* [Source records]
────────────────────

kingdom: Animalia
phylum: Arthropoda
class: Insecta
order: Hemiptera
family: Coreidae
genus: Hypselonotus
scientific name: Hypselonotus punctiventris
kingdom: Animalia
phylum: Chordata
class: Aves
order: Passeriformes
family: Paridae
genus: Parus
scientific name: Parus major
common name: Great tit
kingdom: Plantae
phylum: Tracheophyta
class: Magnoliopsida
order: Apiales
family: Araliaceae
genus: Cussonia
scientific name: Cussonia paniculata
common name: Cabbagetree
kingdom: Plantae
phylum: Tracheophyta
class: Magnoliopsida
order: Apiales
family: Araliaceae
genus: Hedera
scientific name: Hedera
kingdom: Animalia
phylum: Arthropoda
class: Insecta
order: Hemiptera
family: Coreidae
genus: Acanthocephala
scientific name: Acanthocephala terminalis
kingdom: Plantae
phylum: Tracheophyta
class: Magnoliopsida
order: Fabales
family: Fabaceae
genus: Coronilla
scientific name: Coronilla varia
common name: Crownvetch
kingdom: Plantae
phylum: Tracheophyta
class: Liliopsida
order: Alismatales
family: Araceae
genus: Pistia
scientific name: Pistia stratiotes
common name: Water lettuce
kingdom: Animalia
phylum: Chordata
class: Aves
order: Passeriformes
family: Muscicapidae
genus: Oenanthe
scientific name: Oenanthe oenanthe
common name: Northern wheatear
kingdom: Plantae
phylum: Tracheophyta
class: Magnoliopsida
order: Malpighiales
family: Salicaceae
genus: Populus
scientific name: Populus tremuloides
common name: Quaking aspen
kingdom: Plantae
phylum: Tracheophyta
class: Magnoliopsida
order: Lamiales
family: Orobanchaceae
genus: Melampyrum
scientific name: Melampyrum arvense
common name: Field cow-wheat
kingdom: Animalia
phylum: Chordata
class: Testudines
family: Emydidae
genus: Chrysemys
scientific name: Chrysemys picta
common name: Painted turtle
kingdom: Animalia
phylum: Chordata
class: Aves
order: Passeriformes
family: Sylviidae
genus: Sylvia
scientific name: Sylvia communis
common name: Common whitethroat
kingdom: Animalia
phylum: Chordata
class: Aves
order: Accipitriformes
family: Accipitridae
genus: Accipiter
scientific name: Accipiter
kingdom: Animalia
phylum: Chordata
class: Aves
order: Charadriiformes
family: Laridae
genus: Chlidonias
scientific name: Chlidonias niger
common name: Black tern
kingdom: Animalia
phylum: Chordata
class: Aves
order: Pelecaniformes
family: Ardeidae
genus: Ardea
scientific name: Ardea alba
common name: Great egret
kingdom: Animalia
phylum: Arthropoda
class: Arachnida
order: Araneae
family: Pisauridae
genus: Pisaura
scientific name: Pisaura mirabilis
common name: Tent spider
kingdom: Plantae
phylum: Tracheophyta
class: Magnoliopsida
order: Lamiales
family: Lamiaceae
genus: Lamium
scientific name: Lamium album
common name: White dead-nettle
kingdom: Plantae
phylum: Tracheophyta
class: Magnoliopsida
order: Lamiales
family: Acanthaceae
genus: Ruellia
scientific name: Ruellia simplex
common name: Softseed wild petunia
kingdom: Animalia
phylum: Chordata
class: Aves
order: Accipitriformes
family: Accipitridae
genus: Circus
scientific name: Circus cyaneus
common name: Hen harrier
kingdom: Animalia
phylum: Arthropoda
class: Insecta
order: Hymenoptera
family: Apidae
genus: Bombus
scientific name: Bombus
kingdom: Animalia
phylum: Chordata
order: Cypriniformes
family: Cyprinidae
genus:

────────────────────

* [To do]
Rewrite every line of the records above as one numbered list, leaving out any blank lines.

* [Response to this exercise]
1. kingdom: Animalia
2. phylum: Arthropoda
3. class: Insecta
4. order: Hemiptera
5. family: Coreidae
6. genus: Hypselonotus
7. scientific name: Hypselonotus punctiventris
8. kingdom: Animalia
9. phylum: Chordata
10. class: Aves
11. order: Passeriformes
12. family: Paridae
13. genus: Parus
14. scientific name: Parus major
15. common name: Great tit
16. kingdom: Plantae
17. phylum: Tracheophyta
18. class: Magnoliopsida
19. order: Apiales
20. family: Araliaceae
21. genus: Cussonia
22. scientific name: Cussonia paniculata
23. common name: Cabbagetree
24. kingdom: Plantae
25. phylum: Tracheophyta
26. class: Magnoliopsida
27. order: Apiales
28. family: Araliaceae
29. genus: Hedera
30. scientific name: Hedera
31. kingdom: Animalia
32. phylum: Arthropoda
33. class: Insecta
34. order: Hemiptera
35. family: Coreidae
36. genus: Acanthocephala
37. scientific name: Acanthocephala terminalis
38. kingdom: Plantae
39. phylum: Tracheophyta
40. class: Magnoliopsida
41. order: Fabales
42. family: Fabaceae
43. genus: Coronilla
44. scientific name: Coronilla varia
45. common name: Crownvetch
46. kingdom: Plantae
47. phylum: Tracheophyta
48. class: Liliopsida
49. order: Alismatales
50. family: Araceae
51. genus: Pistia
52. scientific name: Pistia stratiotes
53. common name: Water lettuce
54. kingdom: Animalia
55. phylum: Chordata
56. class: Aves
57. order: Passeriformes
58. family: Muscicapidae
59. genus: Oenanthe
60. scientific name: Oenanthe oenanthe
61. common name: Northern wheatear
62. kingdom: Plantae
63. phylum: Tracheophyta
64. class: Magnoliopsida
65. order: Malpighiales
66. family: Salicaceae
67. genus: Populus
68. scientific name: Populus tremuloides
69. common name: Quaking aspen
70. kingdom: Plantae
71. phylum: Tracheophyta
72. class: Magnoliopsida
73. order: Lamiales
74. family: Orobanchaceae
75. genus: Melampyrum
76. scientific name: Melampyrum arvense
77. common name: Field cow-wheat
78. kingdom: Animalia
79. phylum: Chordata
80. class: Testudines
81. family: Emydidae
82. genus: Chrysemys
83. scientific name: Chrysemys picta
84. common name: Painted turtle
85. kingdom: Animalia
86. phylum: Chordata
87. class: Aves
88. order: Passeriformes
89. family: Sylviidae
90. genus: Sylvia
91. scientific name: Sylvia communis
92. common name: Common whitethroat
93. kingdom: Animalia
94. phylum: Chordata
95. class: Aves
96. order: Accipitriformes
97. family: Accipitridae
98. genus: Accipiter
99. scientific name: Accipiter
100. kingdom: Animalia
101. phylum: Chordata
102. class: Aves
103. order: Charadriiformes
104. family: Laridae
105. genus: Chlidonias
106. scientific name: Chlidonias niger
107. common name: Black tern
108. kingdom: Animalia
109. phylum: Chordata
110. class: Aves
111. order: Pelecaniformes
112. family: Ardeidae
113. genus: Ardea
114. scientific name: Ardea alba
115. common name: Great egret
116. kingdom: Animalia
117. phylum: Arthropoda
118. class: Arachnida
119. order: Araneae
120. family: Pisauridae
121. genus: Pisaura
122. scientific name: Pisaura mirabilis
123. common name: Tent spider
124. kingdom: Plantae
125. phylum: Tracheophyta
126. class: Magnoliopsida
127. order: Lamiales
128. family: Lamiaceae
129. genus: Lamium
130. scientific name: Lamium album
131. common name: White dead-nettle
132. kingdom: Plantae
133. phylum: Tracheophyta
134. class: Magnoliopsida
135. order: Lamiales
136. family: Acanthaceae
137. genus: Ruellia
138. scientific name: Ruellia simplex
139. common name: Softseed wild petunia
140. kingdom: Animalia
141. phylum: Chordata
142. class: Aves
143. order: Accipitriformes
144. family: Accipitridae
145. genus: Circus
146. scientific name: Circus cyaneus
147. common name: Hen harrier
148. kingdom: Animalia
149. phylum: Arthropoda
150. class: Insecta
151. order: Hymenoptera
152. family: Apidae
153. genus: Bombus
154. scientific name: Bombus
155. kingdom: Animalia
156. phylum: Chordata
157. order: Cypriniformes
158. family: Cyprinidae
159. genus:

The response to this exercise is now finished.